### Task to complete
Would you please transcribe the records below exactly, leaving out the pictures?

### Entries provided

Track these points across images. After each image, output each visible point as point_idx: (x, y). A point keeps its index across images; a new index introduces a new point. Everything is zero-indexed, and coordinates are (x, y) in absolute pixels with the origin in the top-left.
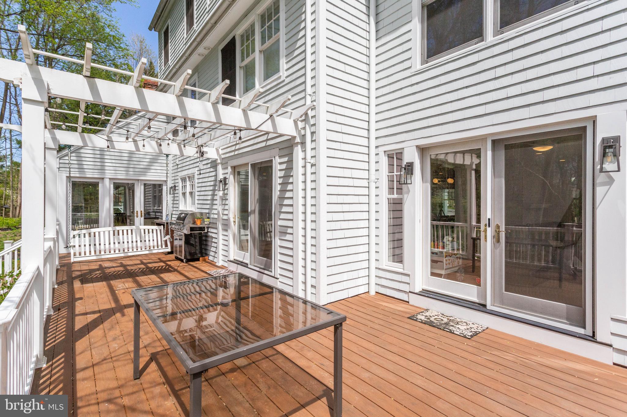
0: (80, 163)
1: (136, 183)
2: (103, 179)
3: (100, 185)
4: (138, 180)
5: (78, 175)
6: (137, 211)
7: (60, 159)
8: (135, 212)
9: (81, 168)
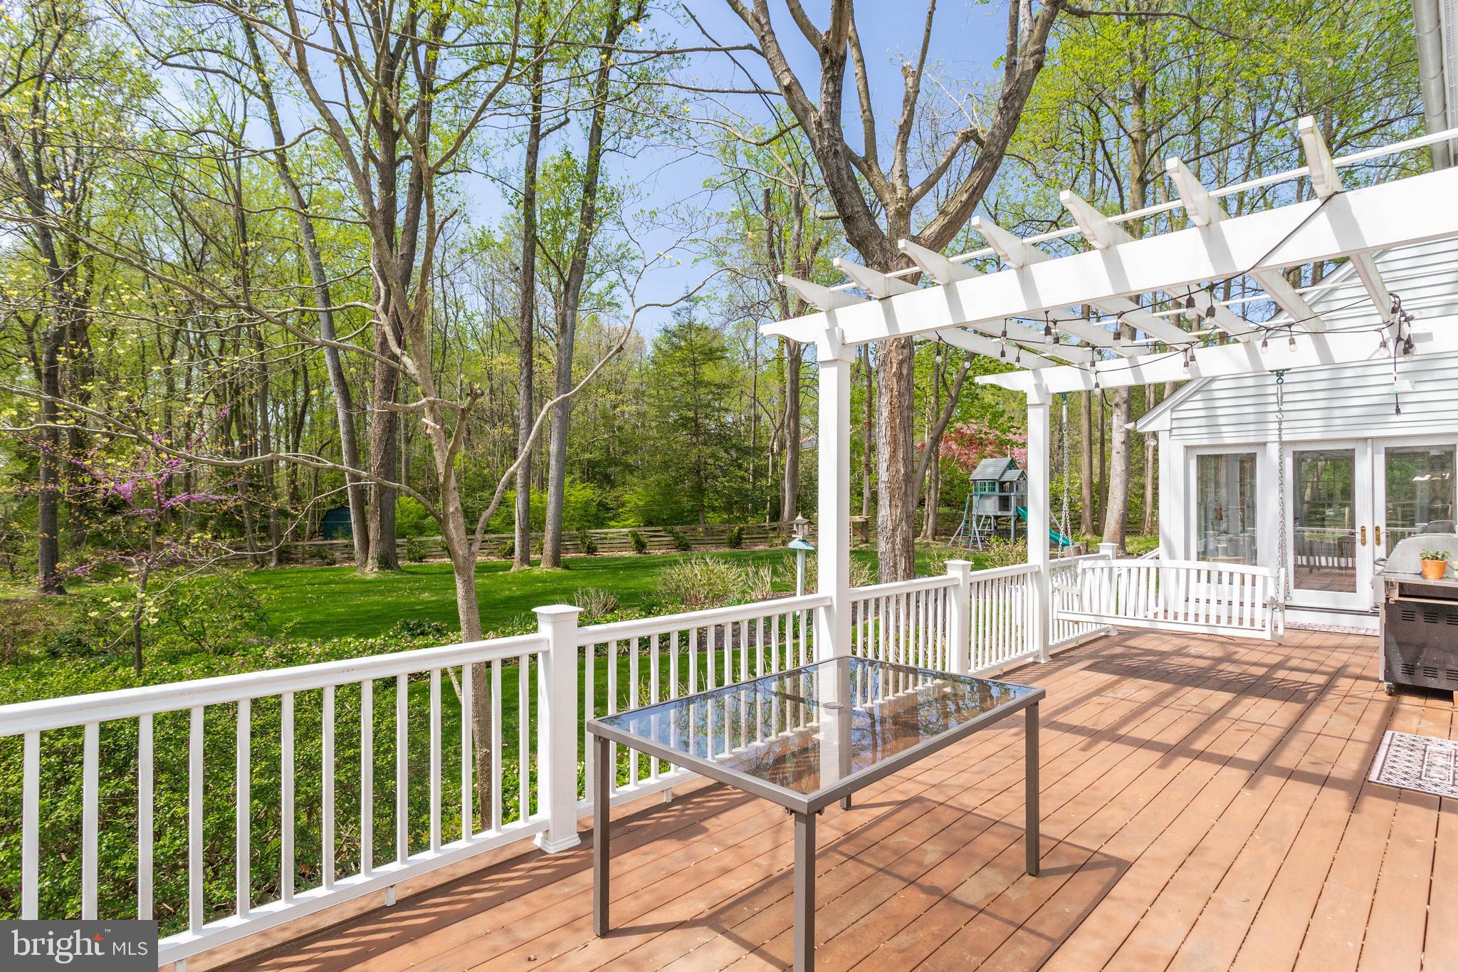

### Solution for this exercise
Track these points across images. After each image, output each visible point as point_idx: (x, y). A point keeps its index across images; a new index introduces a new point. Everything is zero-indexed, and coordinates are (x, y) in absolute pixels with the origin in the top-left.
0: (80, 163)
1: (136, 183)
2: (103, 179)
3: (100, 185)
4: (138, 180)
5: (78, 175)
6: (137, 211)
7: (60, 159)
8: (135, 212)
9: (81, 168)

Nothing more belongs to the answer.